どんな恋をしたかというのは大事である。初恋は未熟ながらも、その体験が後の恋愛観に連なる。切り離せないものは人生観にも連なるだろう。感動したときの魂の柔らかな響き、その優しさと静けさ。感動に溶けるような喜び。そういったものを素直に受け入れられるような状態のときに芽生える感受性や順応性はその人柄の根幹になり、人格を形成する上で骨格の頂になるとも思うのである。汎ゆる経験からそれらを体得し得ることはできるが、恋愛からくるものは琴線を弾く。一色も二色も濃く、深いのだ。


面影や追憶のなかで恋をした相手の未来がこうあってほしいという思いは、一方的に作り上げたイメージである。
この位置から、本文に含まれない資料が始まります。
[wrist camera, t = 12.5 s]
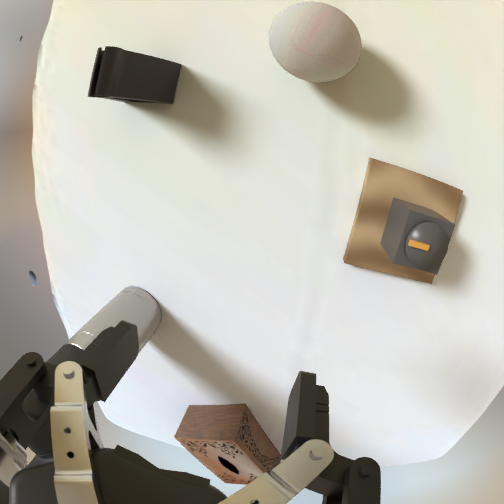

従ってそのイメージが相手にピタリと当てはまることは先ず無いと言っていいだろう。それが現実だと実際の顕在を突きつけられたら受け入れるしかないのである。だとすれば、書き出しがみつからず筆が止まってしまったのも、宛名を書き損じてしまったのも、色々受け入れつつも初恋のひとが結婚して子供がいるという現実が、二十歳を過ぎた頃の私には単純にショックだったのだろう。ということになる。


あれからまた、月日が経った。彼女の子供も成長しただろう。彼女と離れてから落ち込みもしたが、人並みに恋愛もした。そして今がある。その僕も結婚した。今が幸せなのも、そういった小さな思い出が重なり合ってこれまでの私を支えてくれているのだろう。初恋は、記憶に残る確率は高い。手を繋いで歩いた街並みは、あれから少しづつ変わってしまったが、二人がいたいつかの風景のなかで、どこにいても元気でいてほしいという思いは、おそらく変わることはない。